LOCAL PREVIEW View on GitHub

Orchestrator Request Flow

Covers Q1, Q11, Q24, Q38, Q46.

What The Interviewer Is Testing

  • Whether you can explain the orchestrator as the decision-making control plane instead of a bag of helper calls.
  • Whether you understand sequencing, parallel fan-out, latency budgets, and persistence boundaries.
  • Whether you can evolve an MVP design without over-engineering it too early.

Deep Dive

Core Mental Model

The orchestrator should decide, not do everything itself. A strong answer usually frames it this way:

  1. Load context.
  2. Classify the incoming request.
  3. Fan out only to the services required for that intent.
  4. Aggregate partial results into a prompt-ready shape.
  5. Invoke the LLM.
  6. Run guardrails.
  7. Persist the turn and emit analytics.
  8. Return a structured response.

What Belongs Inside The Orchestrator

  • State transition logic.
  • Timeout and retry policy selection.
  • Dependency ordering.
  • Partial-result assembly.
  • Correlation IDs, tracing context, and response metadata.

What Should Stay Outside

  • Business logic for recommendations, catalog, or promotions.
  • Prompt template ownership.
  • Guardrail implementation details.
  • Session storage implementation details.

Production Answer Shape

  • Start with the happy-path state machine.
  • Then describe parallel fan-out for non-dependent calls.
  • Then explain what happens when one dependency is slow or unavailable.
  • End with the latency budget and how you would decompose the class if intents and services grow.

Strong Answer Pattern

  • "The orchestrator is the workflow controller."
  • "It separates mandatory dependencies from best-effort dependencies."
  • "It must be idempotent around retries and safe around partial failures."
  • "For MVP a single class is acceptable, but I would split routing, prompt building, and response assembly once intent count and dependency count grow."

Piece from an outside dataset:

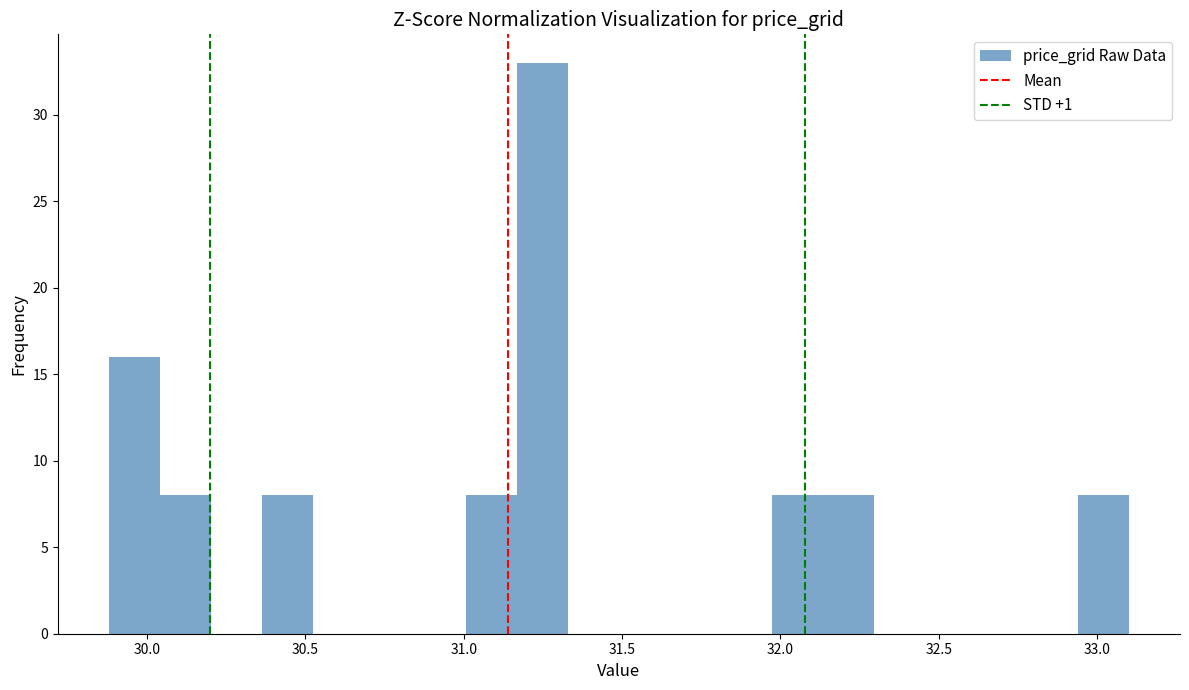

Read against the x-axis, roughly where is the centre of the tallest bar?

31.25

Scenario 1: Partial Fan-Out Failure

Primary Prompt

The user asks for manga recommendations. Catalog returns in 120 ms, Recommendations times out at 800 ms, Promotions succeeds. How should the orchestrator behave?

Follow-Up 1

Which dependency is critical here, and how do you encode that distinction in the orchestration layer?

Follow-Up 2

Would you retry Recommendations synchronously, or continue with partial results? What timeout budget would you use?

Follow-Up 3

How should the prompt change so the LLM does not hallucinate promotions or recommendations that were never fetched?

Strong Answer Markers

  • Classifies downstreams into critical and best-effort.
  • Uses scatter-gather with per-service timeouts.
  • Continues with available data when the failed service is non-critical.
  • Passes explicit "data unavailable" markers into prompt construction.
  • Logs dependency-specific failures for later tuning.

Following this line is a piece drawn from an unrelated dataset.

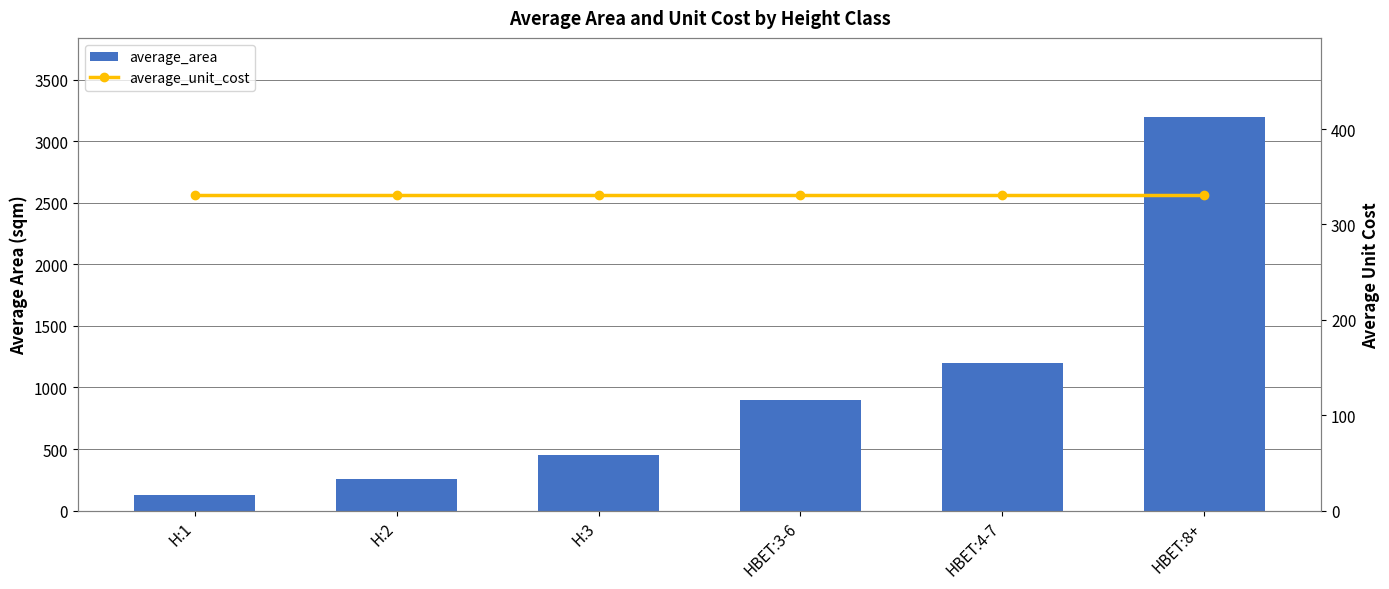

What is the total value across all series at HBET:4-7?

1530.4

Scenario 2: Latency Regression At P95

Primary Prompt

The end-to-end p95 latency moved from 2.1 s to 4.0 s after adding a reranker and extra guardrails. Walk through your debugging plan.

Follow-Up 1

What spans and metrics must already exist to make that diagnosis fast?

Follow-Up 2

If the regression is split between LLM generation and a catalog lookup inside guardrails, what is the likely design flaw?

Follow-Up 3

What would you optimize first if product accuracy matters more than raw speed?

Strong Answer Markers

  • Breaks latency down by orchestration stage.
  • Mentions tracing IDs and per-span histograms.
  • Identifies expensive synchronous work placed too late in the pipeline.
  • Optimizes within a latency budget instead of hand-waving about caching everything.

Scenario 3: The MVP Orchestrator Is Becoming A Monolith

Primary Prompt

The orchestrator class now supports 50 intents and 15 downstream services. What would you refactor first?

Follow-Up 1

Would you immediately split into microservices, or first modularize in-process? Why?

Follow-Up 2

How do you avoid turning routeByIntent into a giant switch statement?

Follow-Up 3

What runtime evidence would justify moving from a modular monolith to multiple services?

Strong Answer Markers

  • Chooses plugin or registry-based intent handlers.
  • Separates workflow control from prompt construction and response assembly.
  • Uses growth signals such as team ownership, deploy cadence, scaling profile, and blast radius.
  • Avoids premature service sprawl.

Red Flags

  • Describing the orchestrator as if it owns every business rule.
  • Saying "retry everything" without idempotency or deadline awareness.
  • Ignoring partial-result behavior.
  • Proposing microservices only because the system is important.

Two-Minute Whiteboard Version

Draw a pipeline with three lanes:

  1. Synchronous control path.
  2. Parallel dependency fan-out.
  3. Post-generation validation and persistence.

Then annotate each stage with target latency and fallback behavior.